• **WHAT TO PRODUCE**: Every line from the line containing "Can you tell" through the final line below is to be repeated exactly; no other line is.

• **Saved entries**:
+---+

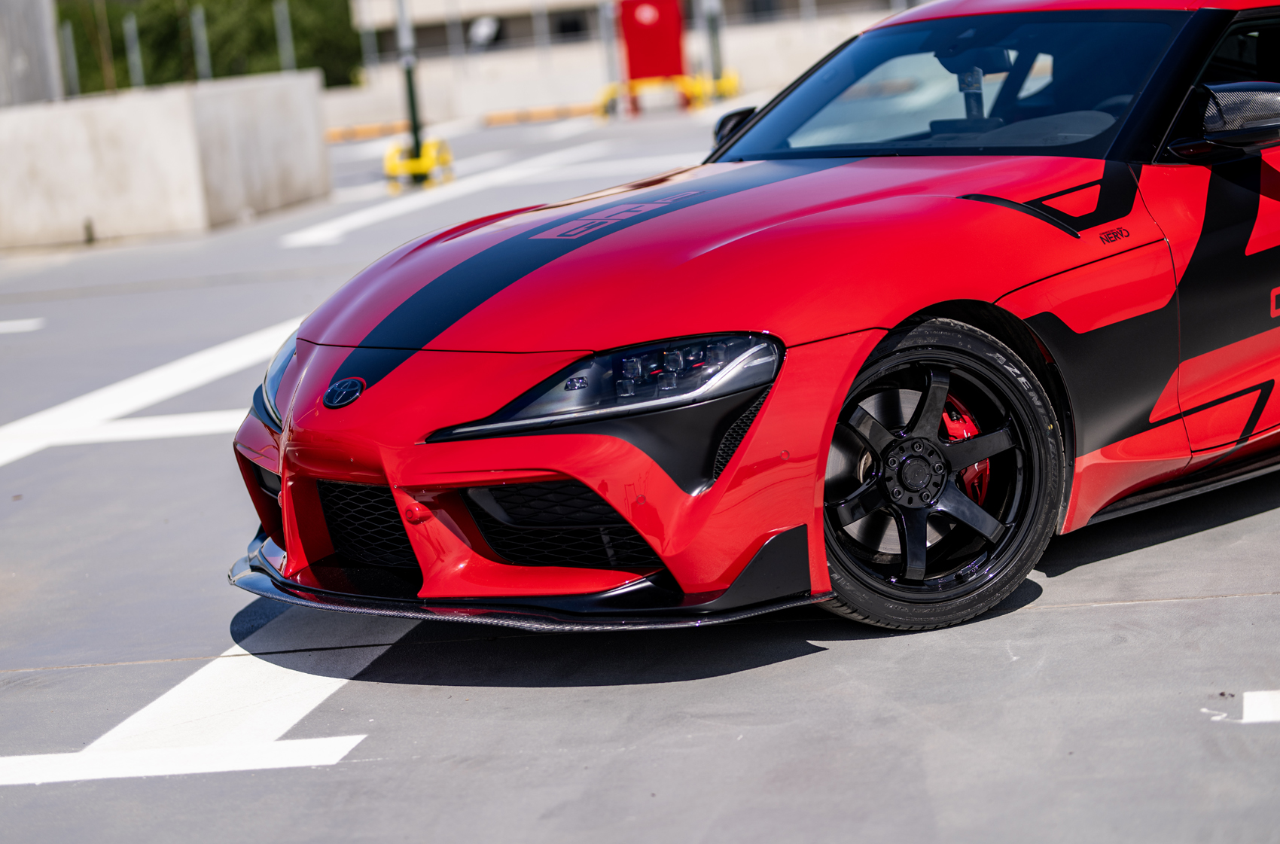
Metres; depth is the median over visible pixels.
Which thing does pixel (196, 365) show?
road marking
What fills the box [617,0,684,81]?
red sign
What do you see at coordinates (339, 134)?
curb
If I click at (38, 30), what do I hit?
concrete pillar
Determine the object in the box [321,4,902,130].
concrete wall
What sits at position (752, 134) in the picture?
red car
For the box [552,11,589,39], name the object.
window
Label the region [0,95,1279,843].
concrete pavement
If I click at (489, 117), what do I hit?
curb
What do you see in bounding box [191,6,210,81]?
fence post
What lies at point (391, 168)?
yellow barrier
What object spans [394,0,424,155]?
pole
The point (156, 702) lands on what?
road marking
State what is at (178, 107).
concrete wall
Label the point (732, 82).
yellow barrier
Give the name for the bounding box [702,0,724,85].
pole
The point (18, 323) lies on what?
road marking
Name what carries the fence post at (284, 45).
attached to the concrete wall at (178, 107)
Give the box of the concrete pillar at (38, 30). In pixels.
[0,0,62,105]
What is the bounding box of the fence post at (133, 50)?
[123,14,143,87]
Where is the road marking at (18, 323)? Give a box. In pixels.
[0,317,45,333]
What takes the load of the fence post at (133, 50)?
attached to the concrete wall at (178, 107)
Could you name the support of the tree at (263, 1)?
on the ground
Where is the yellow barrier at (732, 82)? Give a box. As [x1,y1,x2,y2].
[596,69,741,119]
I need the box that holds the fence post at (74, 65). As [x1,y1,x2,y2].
[60,21,79,97]
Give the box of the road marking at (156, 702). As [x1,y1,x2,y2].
[0,630,390,784]
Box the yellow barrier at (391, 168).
[384,136,454,190]
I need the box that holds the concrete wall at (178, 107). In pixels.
[0,71,331,250]
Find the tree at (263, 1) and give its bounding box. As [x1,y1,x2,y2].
[46,0,364,91]
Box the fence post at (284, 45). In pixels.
[274,0,294,70]
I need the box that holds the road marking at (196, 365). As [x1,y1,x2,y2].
[0,316,298,468]
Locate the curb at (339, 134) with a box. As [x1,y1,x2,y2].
[323,119,409,141]
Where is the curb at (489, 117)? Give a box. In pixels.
[480,101,599,125]
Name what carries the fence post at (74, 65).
attached to the concrete wall at (178, 107)
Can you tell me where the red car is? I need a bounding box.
[222,0,1279,636]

+---+

• **TASK RESPONSE**:
Can you tell me where the red car is? I need a bounding box.
[222,0,1279,636]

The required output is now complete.